__Instructions for the task__:
Print the rows below from the line with "request volume off the water" to the line with "read: 19.6 mm", both lines included, reproducing them character for character. Leave the pictures out of your output.

__Supplied data__:
════════

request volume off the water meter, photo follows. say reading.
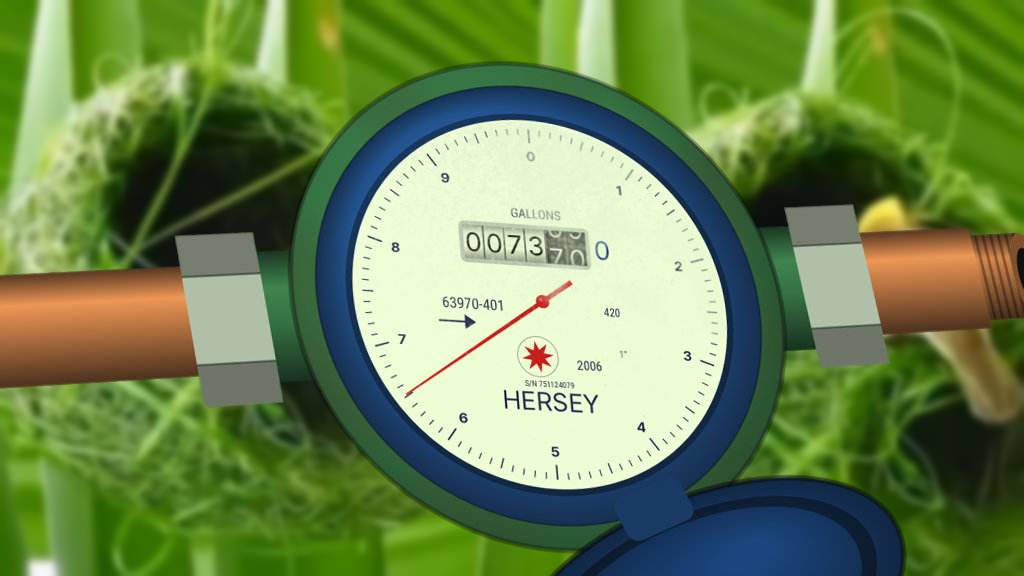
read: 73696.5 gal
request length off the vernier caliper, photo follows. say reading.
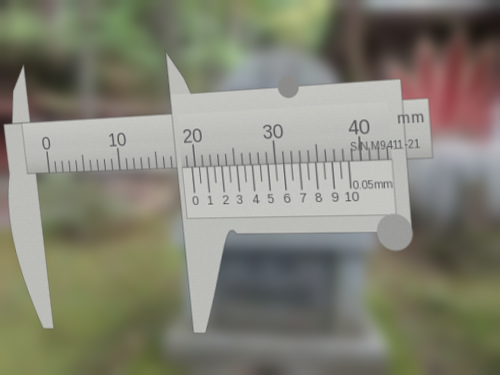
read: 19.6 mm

════════

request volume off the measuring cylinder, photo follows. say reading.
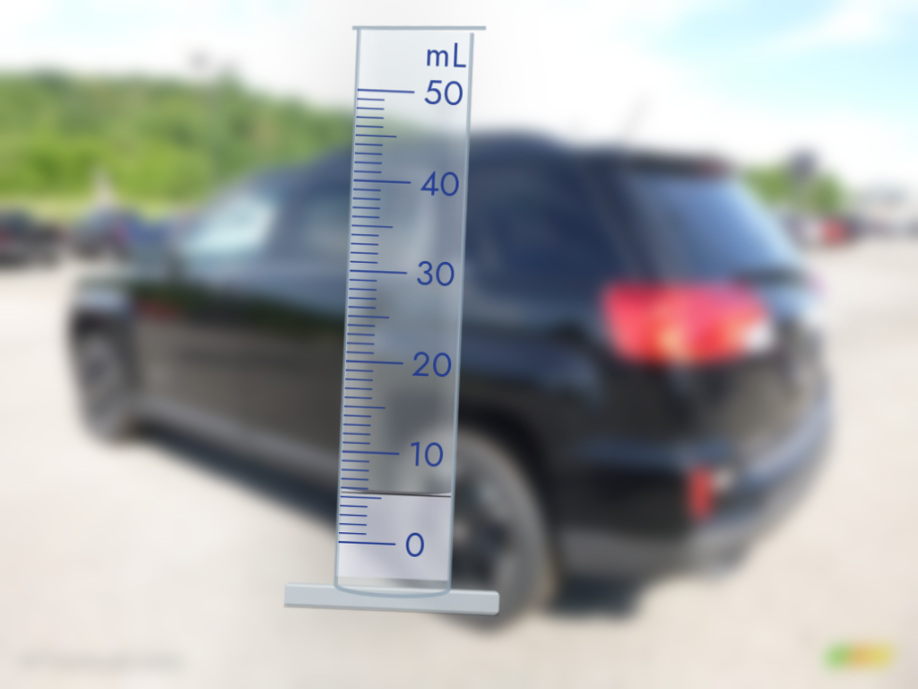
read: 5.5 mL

════════

__Response for this exercise__:
request volume off the water meter, photo follows. say reading.
read: 73696.5 gal
request length off the vernier caliper, photo follows. say reading.
read: 19.6 mm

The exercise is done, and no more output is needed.